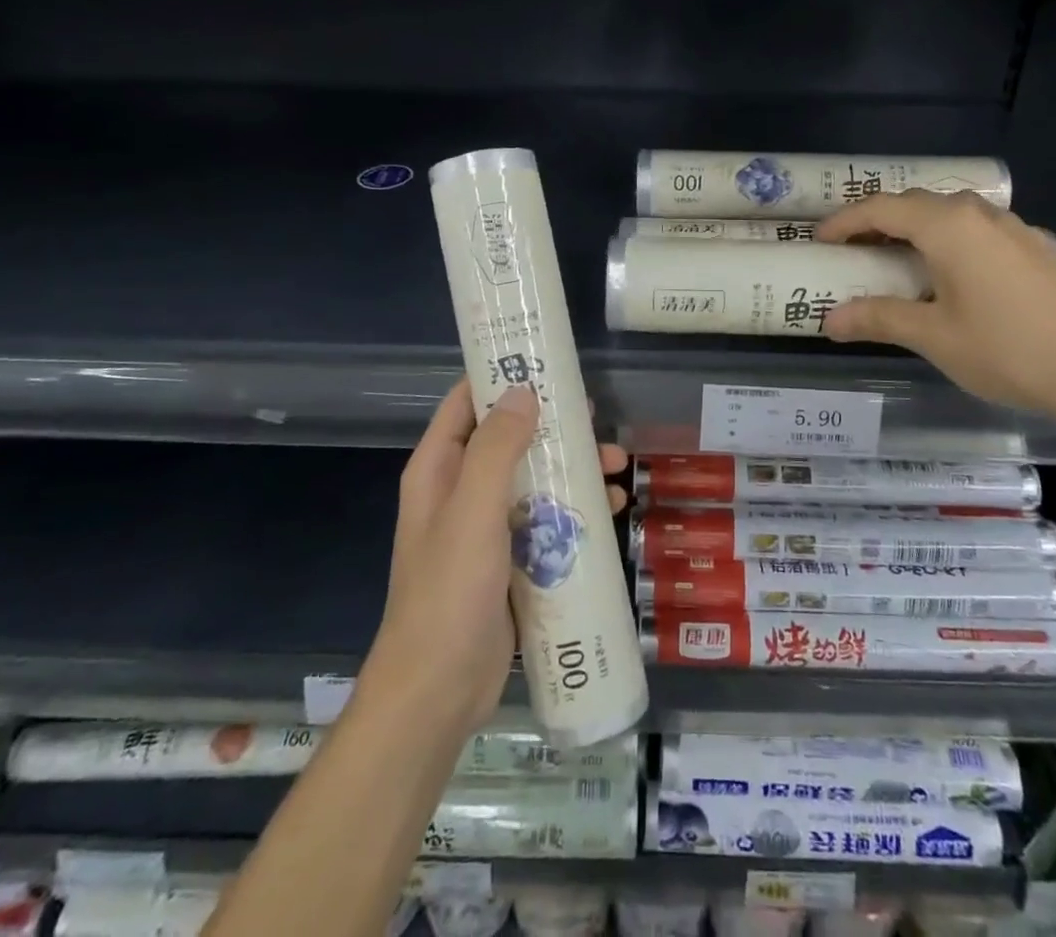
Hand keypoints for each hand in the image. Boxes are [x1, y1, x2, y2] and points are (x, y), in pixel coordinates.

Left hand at [359, 381, 627, 742]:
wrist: (437, 692)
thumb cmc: (449, 592)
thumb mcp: (473, 512)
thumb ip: (497, 449)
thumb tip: (524, 391)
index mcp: (439, 470)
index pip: (467, 403)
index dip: (502, 376)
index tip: (548, 362)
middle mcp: (459, 491)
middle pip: (509, 439)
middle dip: (554, 427)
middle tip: (597, 419)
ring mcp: (485, 528)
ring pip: (533, 479)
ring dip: (572, 469)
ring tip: (617, 469)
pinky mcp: (509, 561)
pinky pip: (545, 519)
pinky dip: (574, 509)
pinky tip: (610, 511)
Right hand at [815, 190, 1055, 427]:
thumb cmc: (1006, 350)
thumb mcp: (932, 336)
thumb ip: (878, 318)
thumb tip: (829, 320)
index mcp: (947, 226)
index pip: (881, 209)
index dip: (845, 221)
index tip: (819, 239)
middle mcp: (980, 215)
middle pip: (916, 204)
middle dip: (878, 221)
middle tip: (852, 249)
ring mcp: (1015, 228)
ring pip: (952, 213)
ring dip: (917, 227)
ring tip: (899, 256)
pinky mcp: (1037, 248)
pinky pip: (981, 229)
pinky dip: (953, 239)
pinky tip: (958, 270)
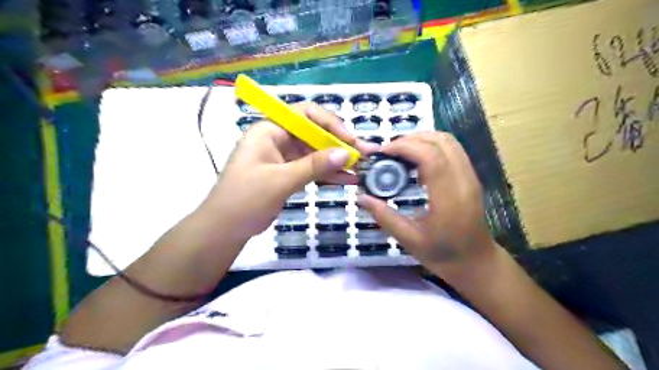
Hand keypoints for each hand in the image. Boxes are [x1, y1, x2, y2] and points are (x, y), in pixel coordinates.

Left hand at [202, 104, 375, 241]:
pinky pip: (312, 170)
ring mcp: (284, 157)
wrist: (225, 228)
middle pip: (314, 134)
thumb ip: (314, 166)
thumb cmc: (245, 199)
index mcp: (270, 130)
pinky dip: (328, 175)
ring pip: (316, 154)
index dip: (330, 124)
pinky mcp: (288, 174)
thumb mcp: (281, 180)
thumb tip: (346, 153)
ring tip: (360, 169)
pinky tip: (347, 180)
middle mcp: (278, 139)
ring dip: (337, 161)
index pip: (305, 115)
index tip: (349, 140)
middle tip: (362, 156)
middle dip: (339, 145)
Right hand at [359, 132, 497, 277]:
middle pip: (440, 141)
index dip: (405, 147)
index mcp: (449, 198)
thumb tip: (360, 197)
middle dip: (411, 139)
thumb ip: (384, 216)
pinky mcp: (471, 176)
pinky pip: (452, 149)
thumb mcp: (409, 240)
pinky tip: (417, 162)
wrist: (476, 262)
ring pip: (448, 141)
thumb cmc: (442, 254)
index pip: (430, 157)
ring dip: (422, 139)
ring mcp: (471, 176)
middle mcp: (464, 181)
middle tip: (389, 152)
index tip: (384, 152)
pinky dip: (432, 146)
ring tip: (401, 152)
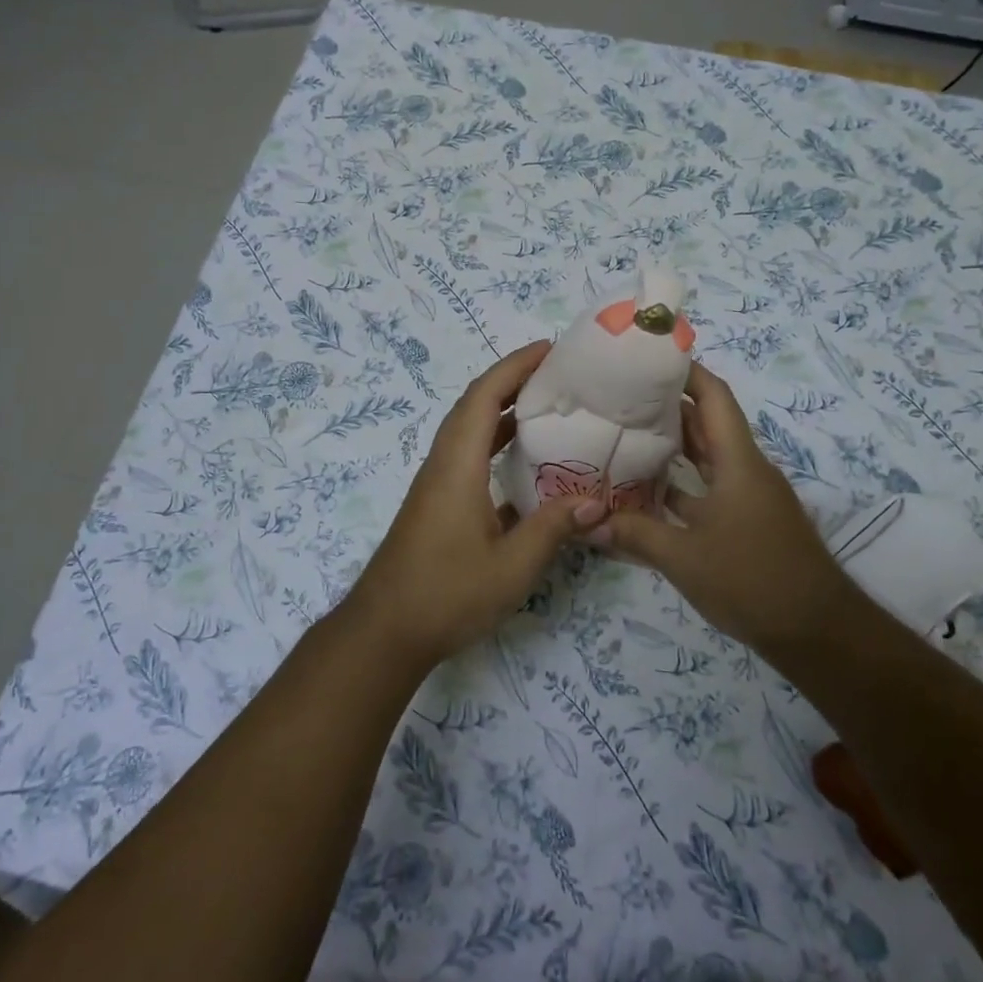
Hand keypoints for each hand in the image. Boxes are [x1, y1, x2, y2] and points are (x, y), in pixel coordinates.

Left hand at [344, 341, 606, 668]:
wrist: (385, 631)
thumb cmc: (446, 594)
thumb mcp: (511, 567)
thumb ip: (553, 529)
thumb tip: (597, 501)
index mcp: (457, 465)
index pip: (484, 396)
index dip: (515, 366)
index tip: (550, 349)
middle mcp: (443, 464)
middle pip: (475, 405)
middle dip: (513, 381)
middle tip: (559, 375)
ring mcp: (437, 485)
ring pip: (470, 431)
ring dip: (503, 412)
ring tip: (549, 408)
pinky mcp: (438, 504)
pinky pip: (469, 457)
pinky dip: (496, 445)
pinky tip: (527, 464)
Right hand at [603, 359, 845, 653]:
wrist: (816, 631)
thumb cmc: (752, 580)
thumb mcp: (684, 557)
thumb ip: (634, 534)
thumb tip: (587, 522)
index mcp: (738, 462)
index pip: (714, 397)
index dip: (686, 371)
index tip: (648, 358)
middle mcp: (746, 470)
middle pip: (707, 423)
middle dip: (668, 405)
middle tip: (620, 395)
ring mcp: (748, 497)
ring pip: (707, 457)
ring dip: (673, 445)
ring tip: (624, 433)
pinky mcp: (746, 522)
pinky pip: (708, 488)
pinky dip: (680, 484)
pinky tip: (645, 491)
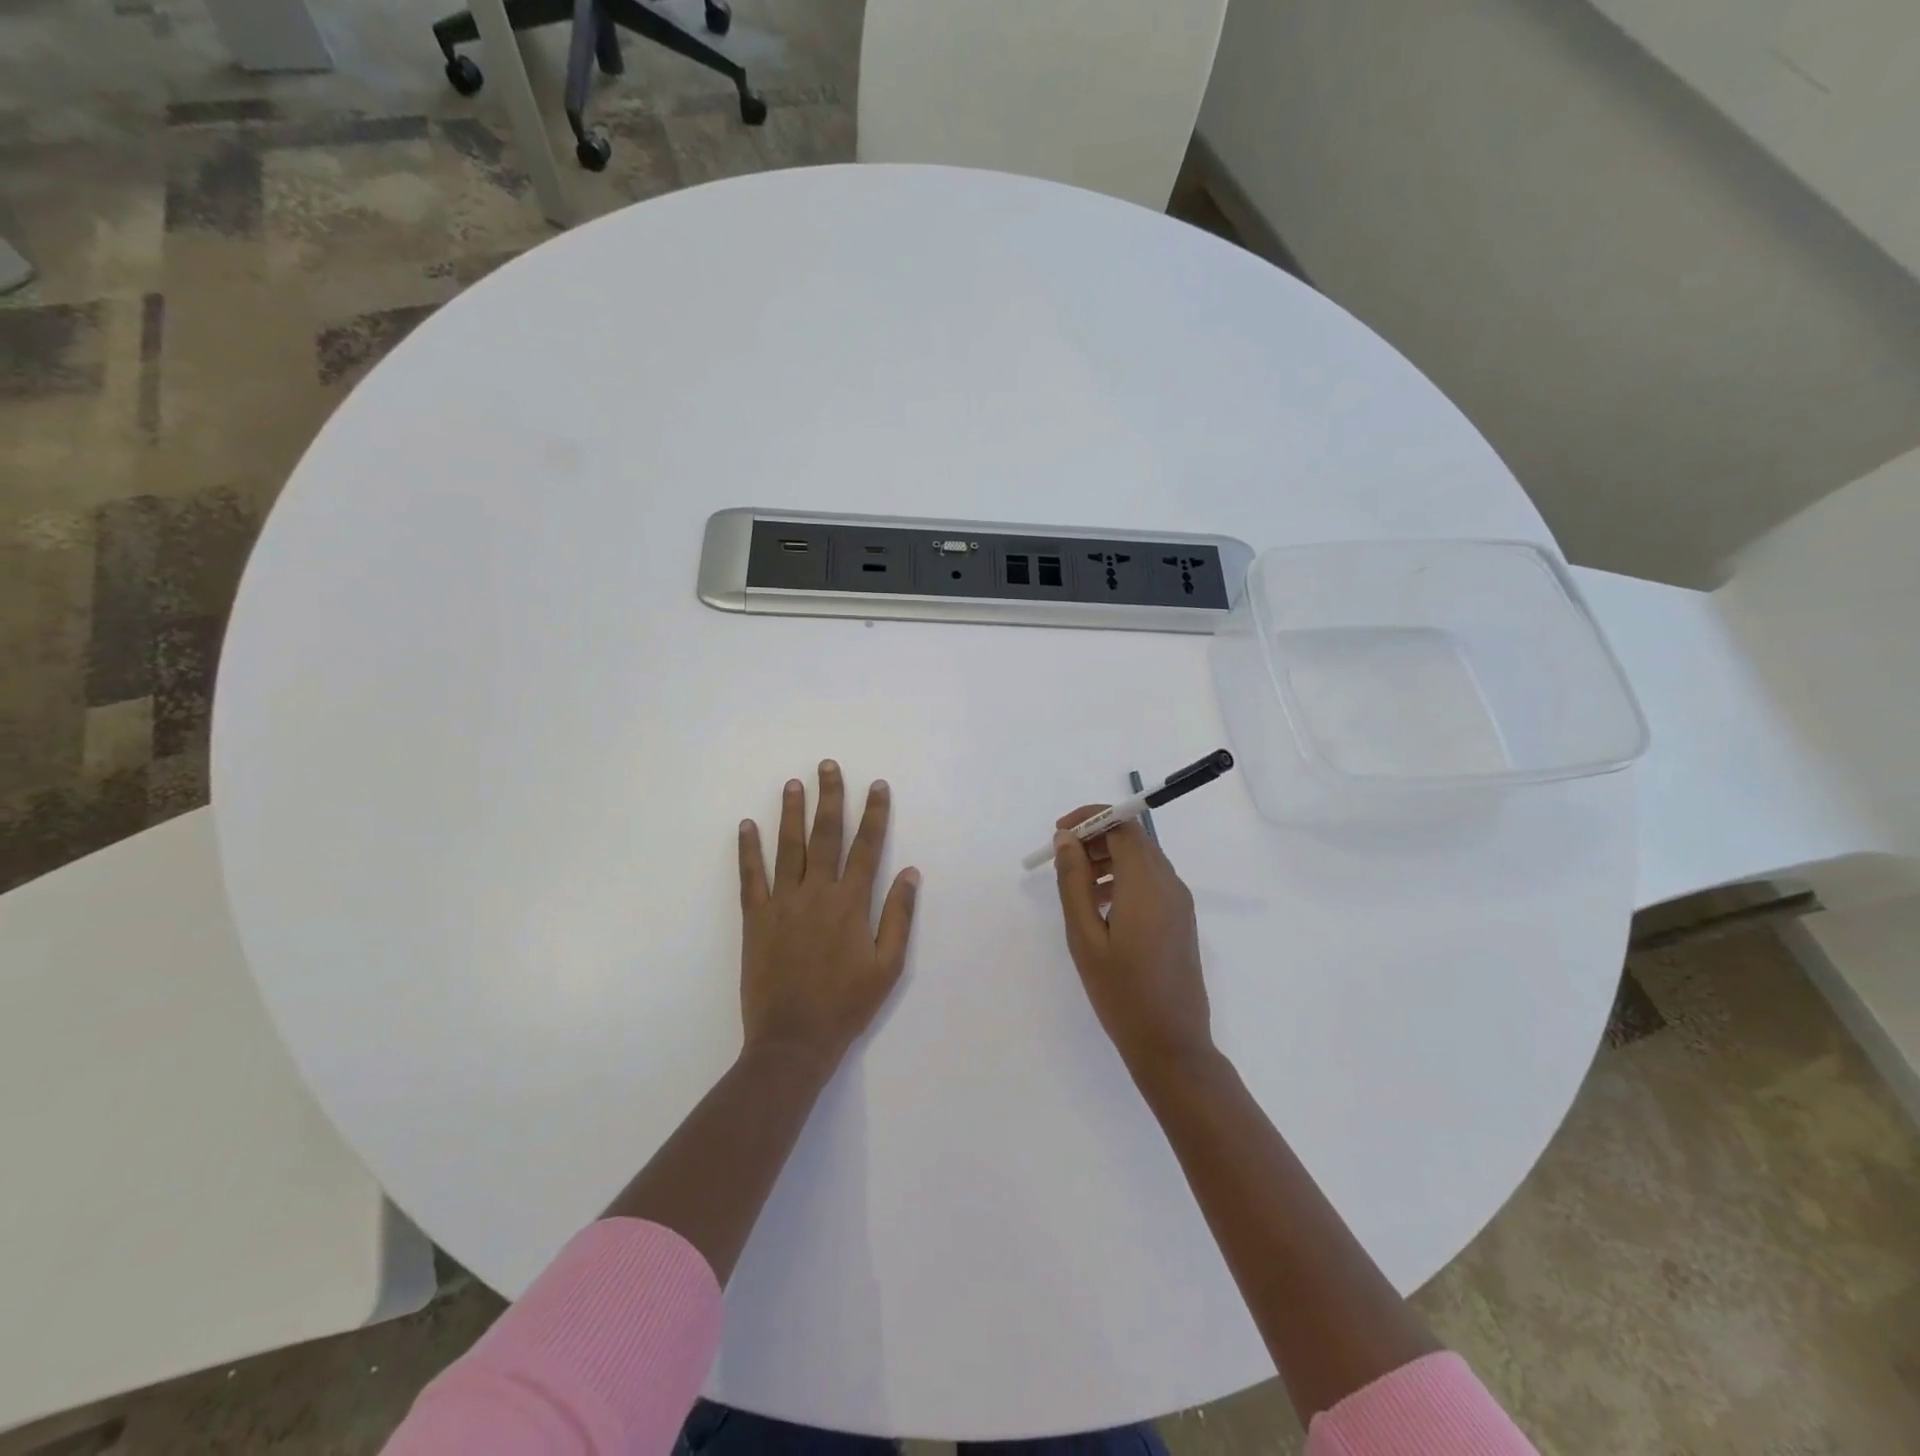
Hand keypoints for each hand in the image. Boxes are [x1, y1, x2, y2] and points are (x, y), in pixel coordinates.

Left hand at [737, 761, 919, 1074]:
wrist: (793, 1040)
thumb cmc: (847, 1005)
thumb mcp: (888, 966)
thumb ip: (899, 916)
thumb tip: (911, 873)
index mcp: (851, 903)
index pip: (867, 847)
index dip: (874, 814)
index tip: (877, 785)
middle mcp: (817, 893)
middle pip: (826, 835)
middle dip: (830, 798)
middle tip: (828, 766)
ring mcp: (782, 903)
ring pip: (788, 847)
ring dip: (792, 813)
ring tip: (794, 783)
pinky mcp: (755, 919)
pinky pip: (751, 877)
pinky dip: (748, 850)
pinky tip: (747, 826)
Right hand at [1052, 805, 1213, 1075]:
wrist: (1171, 1044)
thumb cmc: (1121, 992)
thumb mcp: (1084, 937)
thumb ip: (1074, 882)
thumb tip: (1067, 839)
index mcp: (1146, 883)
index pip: (1121, 824)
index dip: (1089, 819)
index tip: (1059, 834)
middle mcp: (1169, 883)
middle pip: (1133, 837)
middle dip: (1096, 837)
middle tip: (1062, 860)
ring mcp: (1179, 901)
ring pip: (1142, 858)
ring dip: (1108, 858)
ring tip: (1076, 886)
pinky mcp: (1180, 919)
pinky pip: (1151, 881)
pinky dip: (1123, 878)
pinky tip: (1100, 907)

----

:: Task requirements ::
Output the data above exactly, excluding images.

:: Task result ::
Hand keypoints for each hand in the image. Boxes are [x1, y1, x2, y2] and points are (x, y), in pixel coordinates.

Left hand at [359, 381, 627, 742]:
wrist: (437, 692)
thumb cmc: (449, 592)
thumb mcp: (473, 512)
thumb ip: (497, 449)
thumb tip: (524, 391)
index mcp: (439, 470)
index pip: (467, 403)
index dip: (502, 376)
index tip: (548, 362)
middle mcp: (459, 491)
middle pip: (509, 439)
middle dip: (554, 427)
middle tip: (597, 419)
ring mcp: (485, 528)
ring pip: (533, 479)
ring dip: (572, 469)
ring tip: (617, 469)
pinky mcp: (509, 561)
pinky pip: (545, 519)
pinky dip: (574, 509)
pinky tip: (610, 511)
Right hand at [815, 190, 1055, 427]:
thumb cmc: (1006, 350)
thumb mcp: (932, 336)
thumb ip: (878, 318)
thumb tip: (829, 320)
index mcp: (947, 226)
index pip: (881, 209)
index dip: (845, 221)
index tip: (819, 239)
middle mcp: (980, 215)
middle pip: (916, 204)
middle dip: (878, 221)
middle tip: (852, 249)
ring mcp: (1015, 228)
ring pip: (952, 213)
ring dip: (917, 227)
ring tip: (899, 256)
pinky mcp: (1037, 248)
pinky pip: (981, 229)
pinky dip: (953, 239)
pinky tip: (958, 270)
Hand keypoints for each hand in the image. Boxes are [x1, y1, x2, y2] and points are (x, y), in pixel coordinates.

Left hand at [202, 104, 375, 241]:
pinky pip: (312, 170)
ring mcp: (284, 157)
wrist: (225, 228)
middle pip: (314, 134)
thumb ip: (314, 166)
thumb cmc: (245, 199)
index mcp: (270, 130)
pinky dip: (328, 175)
ring pip: (316, 154)
index dip: (330, 124)
pinky mcp: (288, 174)
thumb mcp: (281, 180)
thumb tip: (346, 153)
ring tip: (360, 169)
pinky tip: (347, 180)
middle mcp: (278, 139)
ring dip: (337, 161)
index pip: (305, 115)
index tip: (349, 140)
middle tip: (362, 156)
middle dip: (339, 145)
Right hand at [359, 132, 497, 277]:
middle pip: (440, 141)
index dip: (405, 147)
index mcp: (449, 198)
thumb tip: (360, 197)
middle dip: (411, 139)
thumb ip: (384, 216)
pinky mcp: (471, 176)
pinky pip: (452, 149)
thumb mcp: (409, 240)
pinky tip: (417, 162)
wrist: (476, 262)
ring pip: (448, 141)
thumb cmc: (442, 254)
index pip: (430, 157)
ring dip: (422, 139)
ring mcp: (471, 176)
middle mcp: (464, 181)
middle tip: (389, 152)
index tip: (384, 152)
pinky dip: (432, 146)
ring tip: (401, 152)
Hand keypoints for each hand in the image. Boxes are [x1, y1, x2, y2] and points are (x, y), in pixel coordinates.

Left hand at [344, 341, 606, 668]:
wrist: (385, 631)
thumb cmc: (446, 594)
thumb mcp: (511, 567)
thumb ip: (553, 529)
thumb tip: (597, 501)
index mcp: (457, 465)
index pip: (484, 396)
index dip: (515, 366)
index tip: (550, 349)
middle mcp: (443, 464)
middle pip: (475, 405)
middle dip: (513, 381)
middle tip: (559, 375)
ring mcp: (437, 485)
ring pip: (470, 431)
ring dip: (503, 412)
ring tip: (549, 408)
pinky mcp: (438, 504)
pinky pip: (469, 457)
pinky dip: (496, 445)
pinky tip: (527, 464)
Right hand at [603, 359, 845, 653]:
wrist: (816, 631)
thumb cmc: (752, 580)
thumb mcp: (684, 557)
thumb ip: (634, 534)
thumb tip: (587, 522)
index mcp: (738, 462)
index pip: (714, 397)
index dip: (686, 371)
index tip: (648, 358)
middle mcp: (746, 470)
middle pip: (707, 423)
middle dip: (668, 405)
middle tip: (620, 395)
ring mcp: (748, 497)
ring pip: (707, 457)
ring dip: (673, 445)
ring tip: (624, 433)
pinky mcp: (746, 522)
pinky pip: (708, 488)
pinky dip: (680, 484)
pinky tip: (645, 491)
Hand keypoints for each hand in the image. Boxes are [x1, y1, x2, y2] and points are (x, y), in pixel coordinates.

Left hand at [737, 761, 919, 1074]:
wrist: (793, 1040)
thumb cmc: (847, 1005)
thumb mcp: (888, 966)
thumb ip: (899, 916)
thumb tip: (911, 873)
index mcp: (851, 903)
index pip: (867, 847)
index dip: (874, 814)
index tip: (877, 785)
middle mcp: (817, 893)
middle pip: (826, 835)
middle dip: (830, 798)
middle tip: (828, 766)
ring mcp: (782, 903)
ring pip: (788, 847)
ring dip: (792, 813)
ring tip: (794, 783)
pinky mcp: (755, 919)
pinky pip: (751, 877)
pinky dip: (748, 850)
pinky tip: (747, 826)
Right hand at [1052, 805, 1213, 1075]:
wrist: (1171, 1044)
thumb cmc: (1121, 992)
thumb mcp: (1084, 937)
thumb ip: (1074, 882)
thumb tip: (1067, 839)
index mcp: (1146, 883)
index pip: (1121, 824)
index dip: (1089, 819)
index tip: (1059, 834)
middle mcp: (1169, 883)
middle pip: (1133, 837)
middle dip: (1096, 837)
middle tip: (1062, 860)
ring mcp: (1179, 901)
ring pip: (1142, 858)
ring dip: (1108, 858)
ring tip: (1076, 886)
pinky mcp: (1180, 919)
pinky pip: (1151, 881)
pinky dip: (1123, 878)
pinky tip: (1100, 907)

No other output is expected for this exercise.